• **Work instruction**
From the entries below, copy out verbatim the lines between the line containing "Confirmed: 1 delta awarded" and the line containing "My grandmother cared", both included.

*** Material provided Section Begins ***

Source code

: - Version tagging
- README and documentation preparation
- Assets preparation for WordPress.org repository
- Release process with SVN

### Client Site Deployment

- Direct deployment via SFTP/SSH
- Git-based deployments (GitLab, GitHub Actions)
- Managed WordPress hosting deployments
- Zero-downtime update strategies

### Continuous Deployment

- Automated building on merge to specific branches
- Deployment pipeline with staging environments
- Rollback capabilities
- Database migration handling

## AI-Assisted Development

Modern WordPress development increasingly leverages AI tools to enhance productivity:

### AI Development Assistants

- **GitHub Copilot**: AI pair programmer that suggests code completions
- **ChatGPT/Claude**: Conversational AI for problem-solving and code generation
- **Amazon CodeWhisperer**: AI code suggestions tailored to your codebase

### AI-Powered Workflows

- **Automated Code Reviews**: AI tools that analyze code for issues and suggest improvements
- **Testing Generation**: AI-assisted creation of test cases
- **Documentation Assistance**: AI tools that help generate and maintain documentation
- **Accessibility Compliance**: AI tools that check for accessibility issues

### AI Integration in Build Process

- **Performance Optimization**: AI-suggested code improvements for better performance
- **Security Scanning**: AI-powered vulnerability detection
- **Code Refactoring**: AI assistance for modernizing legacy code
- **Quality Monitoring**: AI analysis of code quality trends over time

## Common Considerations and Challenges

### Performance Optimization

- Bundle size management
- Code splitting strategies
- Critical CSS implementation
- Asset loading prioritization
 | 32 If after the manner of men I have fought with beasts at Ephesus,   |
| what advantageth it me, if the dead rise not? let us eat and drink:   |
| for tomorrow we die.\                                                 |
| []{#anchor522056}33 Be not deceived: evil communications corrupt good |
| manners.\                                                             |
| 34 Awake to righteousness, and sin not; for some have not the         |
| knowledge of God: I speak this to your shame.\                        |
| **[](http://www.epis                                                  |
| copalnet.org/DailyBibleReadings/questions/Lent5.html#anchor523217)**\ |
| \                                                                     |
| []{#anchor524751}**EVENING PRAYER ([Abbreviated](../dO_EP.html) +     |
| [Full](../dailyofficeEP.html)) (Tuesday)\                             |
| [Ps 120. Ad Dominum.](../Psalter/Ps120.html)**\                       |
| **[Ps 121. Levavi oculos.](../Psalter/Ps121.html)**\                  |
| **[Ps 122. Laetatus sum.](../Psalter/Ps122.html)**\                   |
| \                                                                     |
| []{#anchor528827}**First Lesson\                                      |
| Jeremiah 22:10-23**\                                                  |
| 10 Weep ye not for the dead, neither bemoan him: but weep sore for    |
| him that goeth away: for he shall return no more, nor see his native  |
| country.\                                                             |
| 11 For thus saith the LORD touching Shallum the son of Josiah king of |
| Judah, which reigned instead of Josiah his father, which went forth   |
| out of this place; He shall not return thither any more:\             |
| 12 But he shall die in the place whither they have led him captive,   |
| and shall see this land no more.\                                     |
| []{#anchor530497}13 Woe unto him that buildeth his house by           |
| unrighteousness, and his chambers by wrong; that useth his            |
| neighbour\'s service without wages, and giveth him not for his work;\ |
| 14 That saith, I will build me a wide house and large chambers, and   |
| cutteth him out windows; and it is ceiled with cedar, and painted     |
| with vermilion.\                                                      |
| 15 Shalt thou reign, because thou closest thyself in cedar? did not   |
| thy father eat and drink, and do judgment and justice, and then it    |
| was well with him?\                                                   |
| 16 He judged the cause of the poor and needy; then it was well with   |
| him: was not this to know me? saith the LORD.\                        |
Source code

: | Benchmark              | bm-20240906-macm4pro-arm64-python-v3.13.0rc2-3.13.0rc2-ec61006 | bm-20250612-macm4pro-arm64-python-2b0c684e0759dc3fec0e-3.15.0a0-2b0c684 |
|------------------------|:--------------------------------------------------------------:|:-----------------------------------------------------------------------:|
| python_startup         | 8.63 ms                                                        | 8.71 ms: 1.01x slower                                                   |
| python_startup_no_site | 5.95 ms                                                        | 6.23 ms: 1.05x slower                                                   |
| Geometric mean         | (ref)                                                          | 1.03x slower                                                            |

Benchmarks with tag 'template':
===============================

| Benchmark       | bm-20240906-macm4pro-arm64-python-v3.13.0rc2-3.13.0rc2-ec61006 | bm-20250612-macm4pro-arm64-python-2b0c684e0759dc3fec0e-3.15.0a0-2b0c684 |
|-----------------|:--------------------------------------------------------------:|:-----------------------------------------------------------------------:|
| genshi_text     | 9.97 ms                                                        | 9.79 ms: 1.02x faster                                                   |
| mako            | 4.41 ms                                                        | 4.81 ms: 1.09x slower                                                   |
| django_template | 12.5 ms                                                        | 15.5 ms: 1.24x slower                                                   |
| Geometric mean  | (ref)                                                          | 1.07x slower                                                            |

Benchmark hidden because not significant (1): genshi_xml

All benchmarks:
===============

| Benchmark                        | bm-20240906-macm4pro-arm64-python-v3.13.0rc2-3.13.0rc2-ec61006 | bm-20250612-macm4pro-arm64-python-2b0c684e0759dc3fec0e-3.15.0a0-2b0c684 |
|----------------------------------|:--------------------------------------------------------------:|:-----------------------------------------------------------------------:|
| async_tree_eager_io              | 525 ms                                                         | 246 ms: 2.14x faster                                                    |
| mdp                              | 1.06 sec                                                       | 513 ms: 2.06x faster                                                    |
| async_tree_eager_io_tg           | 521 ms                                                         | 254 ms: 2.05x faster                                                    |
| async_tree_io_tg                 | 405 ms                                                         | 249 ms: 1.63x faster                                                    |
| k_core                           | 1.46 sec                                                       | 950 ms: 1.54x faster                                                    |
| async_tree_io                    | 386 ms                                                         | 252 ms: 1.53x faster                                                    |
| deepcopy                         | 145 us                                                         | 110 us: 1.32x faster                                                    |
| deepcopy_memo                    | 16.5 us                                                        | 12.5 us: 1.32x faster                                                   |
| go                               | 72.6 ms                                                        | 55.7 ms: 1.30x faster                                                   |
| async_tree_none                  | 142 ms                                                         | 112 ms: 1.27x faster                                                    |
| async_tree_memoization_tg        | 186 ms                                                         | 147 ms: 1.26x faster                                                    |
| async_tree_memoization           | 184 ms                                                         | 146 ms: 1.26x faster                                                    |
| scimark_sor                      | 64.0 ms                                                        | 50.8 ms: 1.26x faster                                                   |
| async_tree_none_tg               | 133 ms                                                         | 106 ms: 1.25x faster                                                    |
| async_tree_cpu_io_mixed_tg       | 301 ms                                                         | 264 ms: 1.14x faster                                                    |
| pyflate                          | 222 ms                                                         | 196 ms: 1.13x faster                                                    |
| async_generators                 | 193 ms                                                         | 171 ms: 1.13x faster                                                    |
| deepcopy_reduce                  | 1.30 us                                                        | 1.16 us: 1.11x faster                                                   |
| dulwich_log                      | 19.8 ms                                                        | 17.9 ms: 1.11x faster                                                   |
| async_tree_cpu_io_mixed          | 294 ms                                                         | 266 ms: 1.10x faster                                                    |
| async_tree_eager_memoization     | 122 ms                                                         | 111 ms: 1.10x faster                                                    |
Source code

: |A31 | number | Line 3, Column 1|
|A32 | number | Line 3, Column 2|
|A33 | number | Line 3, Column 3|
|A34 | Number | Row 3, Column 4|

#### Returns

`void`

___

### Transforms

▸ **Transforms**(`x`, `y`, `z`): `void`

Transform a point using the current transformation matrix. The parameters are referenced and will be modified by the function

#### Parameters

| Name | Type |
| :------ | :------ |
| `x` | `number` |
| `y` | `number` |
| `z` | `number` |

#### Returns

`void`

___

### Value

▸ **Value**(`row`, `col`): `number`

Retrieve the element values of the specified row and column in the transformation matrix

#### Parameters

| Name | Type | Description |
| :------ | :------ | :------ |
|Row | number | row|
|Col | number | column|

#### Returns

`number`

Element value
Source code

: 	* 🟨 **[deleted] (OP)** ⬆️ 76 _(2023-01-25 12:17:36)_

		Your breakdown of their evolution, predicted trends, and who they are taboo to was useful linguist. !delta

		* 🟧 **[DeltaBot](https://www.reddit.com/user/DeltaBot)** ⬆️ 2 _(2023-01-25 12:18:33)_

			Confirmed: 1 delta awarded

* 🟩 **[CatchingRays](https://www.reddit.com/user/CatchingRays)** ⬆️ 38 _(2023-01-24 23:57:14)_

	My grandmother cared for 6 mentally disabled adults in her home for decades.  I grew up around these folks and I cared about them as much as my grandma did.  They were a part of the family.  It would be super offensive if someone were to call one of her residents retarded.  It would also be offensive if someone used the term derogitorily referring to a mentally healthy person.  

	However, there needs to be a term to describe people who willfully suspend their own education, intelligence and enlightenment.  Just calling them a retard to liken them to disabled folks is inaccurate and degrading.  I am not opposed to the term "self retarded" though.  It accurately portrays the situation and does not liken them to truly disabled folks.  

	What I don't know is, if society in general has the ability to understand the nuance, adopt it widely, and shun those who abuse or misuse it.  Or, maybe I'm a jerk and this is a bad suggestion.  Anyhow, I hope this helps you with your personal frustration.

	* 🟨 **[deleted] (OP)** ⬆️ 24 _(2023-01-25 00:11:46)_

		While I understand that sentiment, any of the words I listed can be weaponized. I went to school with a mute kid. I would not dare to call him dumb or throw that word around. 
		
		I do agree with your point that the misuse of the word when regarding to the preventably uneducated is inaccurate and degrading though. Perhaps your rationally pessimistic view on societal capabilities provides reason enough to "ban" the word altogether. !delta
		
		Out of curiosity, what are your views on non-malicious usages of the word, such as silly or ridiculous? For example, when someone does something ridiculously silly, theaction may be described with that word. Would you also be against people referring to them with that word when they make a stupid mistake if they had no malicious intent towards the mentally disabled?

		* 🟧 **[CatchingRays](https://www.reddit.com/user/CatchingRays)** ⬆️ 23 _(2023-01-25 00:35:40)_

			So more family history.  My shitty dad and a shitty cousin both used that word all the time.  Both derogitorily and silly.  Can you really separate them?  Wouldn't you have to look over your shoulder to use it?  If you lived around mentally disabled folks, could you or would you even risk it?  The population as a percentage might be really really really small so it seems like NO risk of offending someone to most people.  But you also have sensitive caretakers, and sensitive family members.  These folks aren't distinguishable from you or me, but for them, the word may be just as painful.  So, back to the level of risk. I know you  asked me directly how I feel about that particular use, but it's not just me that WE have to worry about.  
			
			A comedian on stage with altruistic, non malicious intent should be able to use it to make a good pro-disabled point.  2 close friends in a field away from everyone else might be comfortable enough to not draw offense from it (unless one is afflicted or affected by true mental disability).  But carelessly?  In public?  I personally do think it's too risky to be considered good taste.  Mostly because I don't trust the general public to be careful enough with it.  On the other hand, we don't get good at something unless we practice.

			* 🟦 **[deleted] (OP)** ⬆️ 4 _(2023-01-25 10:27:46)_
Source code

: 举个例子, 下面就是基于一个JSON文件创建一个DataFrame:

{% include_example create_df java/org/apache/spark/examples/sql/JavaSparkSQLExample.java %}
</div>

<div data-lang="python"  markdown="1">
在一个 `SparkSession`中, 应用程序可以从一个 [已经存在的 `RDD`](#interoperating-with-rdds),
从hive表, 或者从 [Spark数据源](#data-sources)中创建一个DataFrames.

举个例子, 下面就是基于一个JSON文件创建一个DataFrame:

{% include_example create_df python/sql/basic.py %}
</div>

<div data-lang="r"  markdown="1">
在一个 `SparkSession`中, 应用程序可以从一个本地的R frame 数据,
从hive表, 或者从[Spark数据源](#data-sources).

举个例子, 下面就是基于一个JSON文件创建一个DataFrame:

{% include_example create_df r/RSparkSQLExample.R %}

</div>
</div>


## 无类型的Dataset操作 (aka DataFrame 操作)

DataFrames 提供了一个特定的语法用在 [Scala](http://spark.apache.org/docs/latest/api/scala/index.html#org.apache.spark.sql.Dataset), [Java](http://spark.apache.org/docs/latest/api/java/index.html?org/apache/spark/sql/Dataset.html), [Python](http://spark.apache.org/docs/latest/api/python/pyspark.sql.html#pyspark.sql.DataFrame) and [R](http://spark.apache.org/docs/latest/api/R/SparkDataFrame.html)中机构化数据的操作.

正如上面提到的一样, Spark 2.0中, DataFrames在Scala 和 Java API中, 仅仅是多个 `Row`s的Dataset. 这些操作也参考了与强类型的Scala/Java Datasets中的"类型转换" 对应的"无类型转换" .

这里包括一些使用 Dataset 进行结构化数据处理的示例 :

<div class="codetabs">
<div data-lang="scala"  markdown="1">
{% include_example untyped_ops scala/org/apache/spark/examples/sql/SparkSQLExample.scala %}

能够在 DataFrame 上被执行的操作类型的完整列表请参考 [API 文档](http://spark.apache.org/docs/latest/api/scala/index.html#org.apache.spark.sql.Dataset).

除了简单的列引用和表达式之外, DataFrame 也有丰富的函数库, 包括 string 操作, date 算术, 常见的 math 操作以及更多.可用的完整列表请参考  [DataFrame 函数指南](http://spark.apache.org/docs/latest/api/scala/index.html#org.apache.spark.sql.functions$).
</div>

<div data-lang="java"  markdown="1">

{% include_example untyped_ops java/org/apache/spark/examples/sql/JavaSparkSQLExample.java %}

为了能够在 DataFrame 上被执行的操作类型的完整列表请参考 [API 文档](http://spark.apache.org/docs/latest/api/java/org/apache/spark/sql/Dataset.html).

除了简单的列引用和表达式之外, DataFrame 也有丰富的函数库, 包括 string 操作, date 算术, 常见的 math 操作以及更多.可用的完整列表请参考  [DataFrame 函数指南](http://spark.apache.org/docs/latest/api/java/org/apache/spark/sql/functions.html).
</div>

*** Material provided Section Ends ***

• **Expected output**
			Confirmed: 1 delta awarded

* 🟩 **[CatchingRays](https://www.reddit.com/user/CatchingRays)** ⬆️ 38 _(2023-01-24 23:57:14)_

	My grandmother cared for 6 mentally disabled adults in her home for decades.  I grew up around these folks and I cared about them as much as my grandma did.  They were a part of the family.  It would be super offensive if someone were to call one of her residents retarded.  It would also be offensive if someone used the term derogitorily referring to a mentally healthy person.  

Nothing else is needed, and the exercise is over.